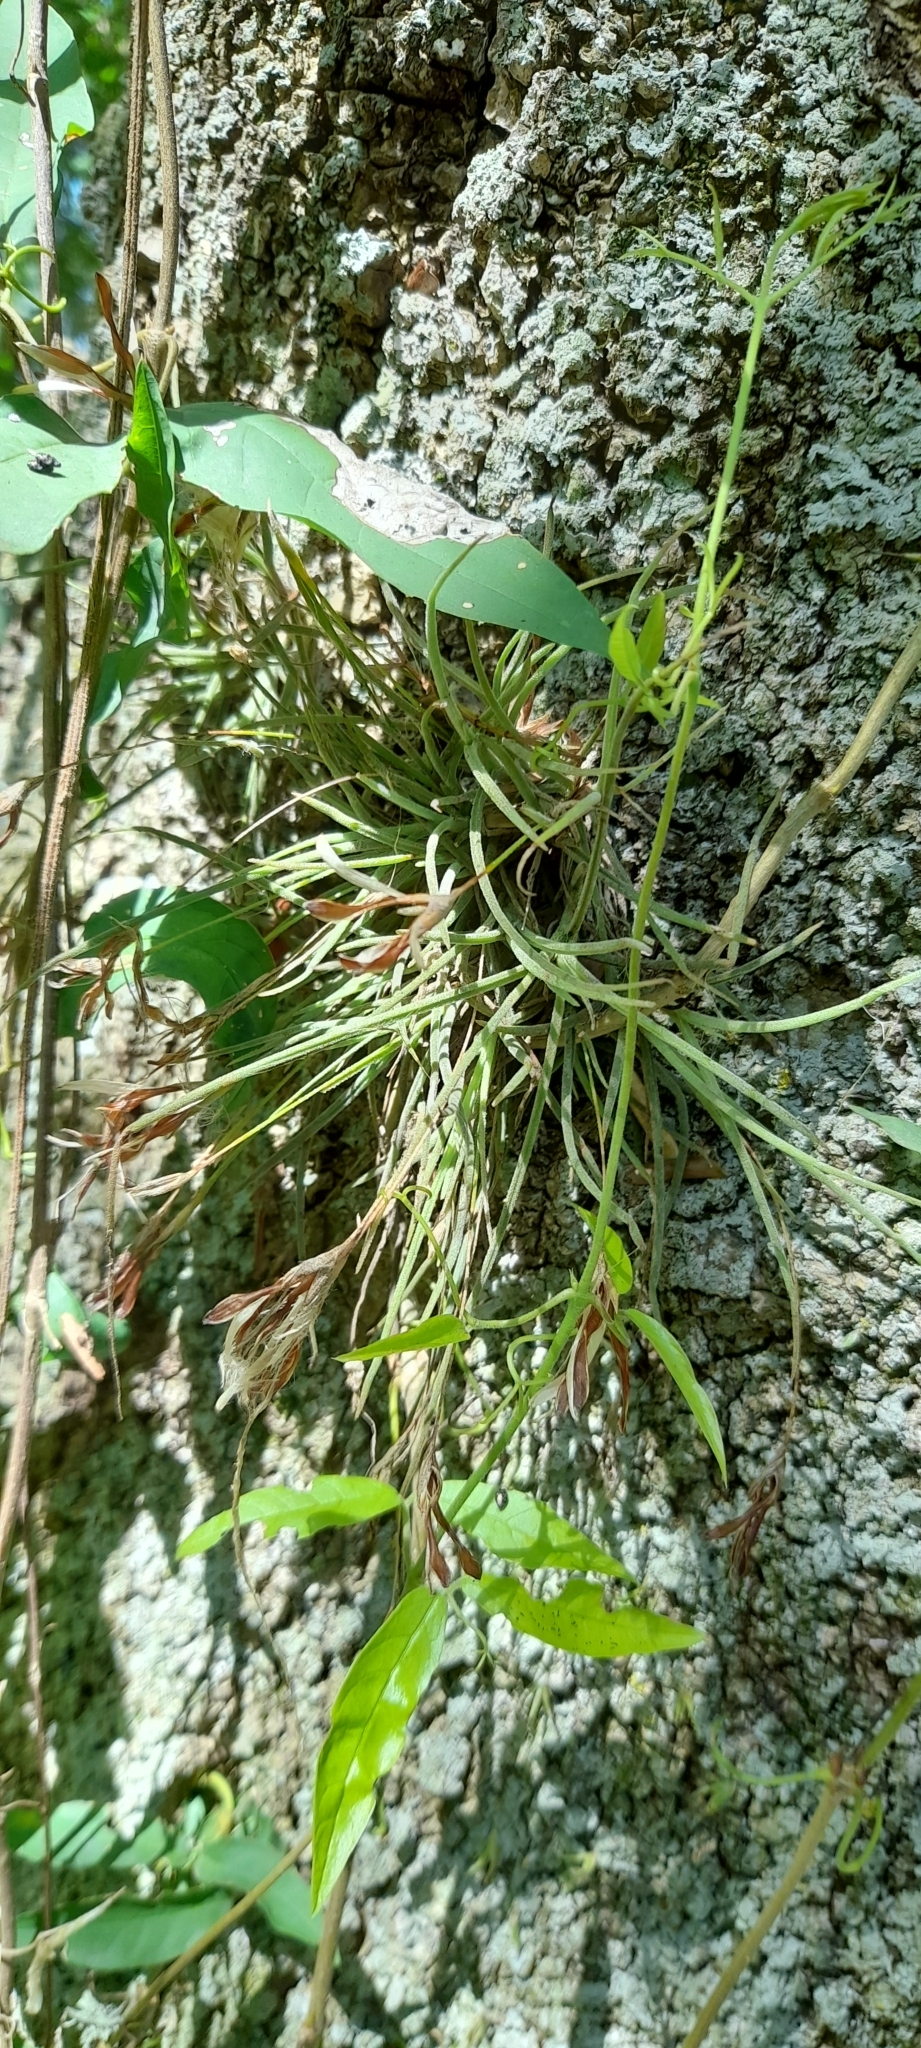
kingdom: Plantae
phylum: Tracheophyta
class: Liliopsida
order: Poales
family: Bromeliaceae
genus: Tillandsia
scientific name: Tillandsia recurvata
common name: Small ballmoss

_ _ _ _ _

> _Direction_
Please output, unchanged, every line of the records from the line containing "class: Liliopsida" through the final line, including both of those lines.

> _Finished task_
class: Liliopsida
order: Poales
family: Bromeliaceae
genus: Tillandsia
scientific name: Tillandsia recurvata
common name: Small ballmoss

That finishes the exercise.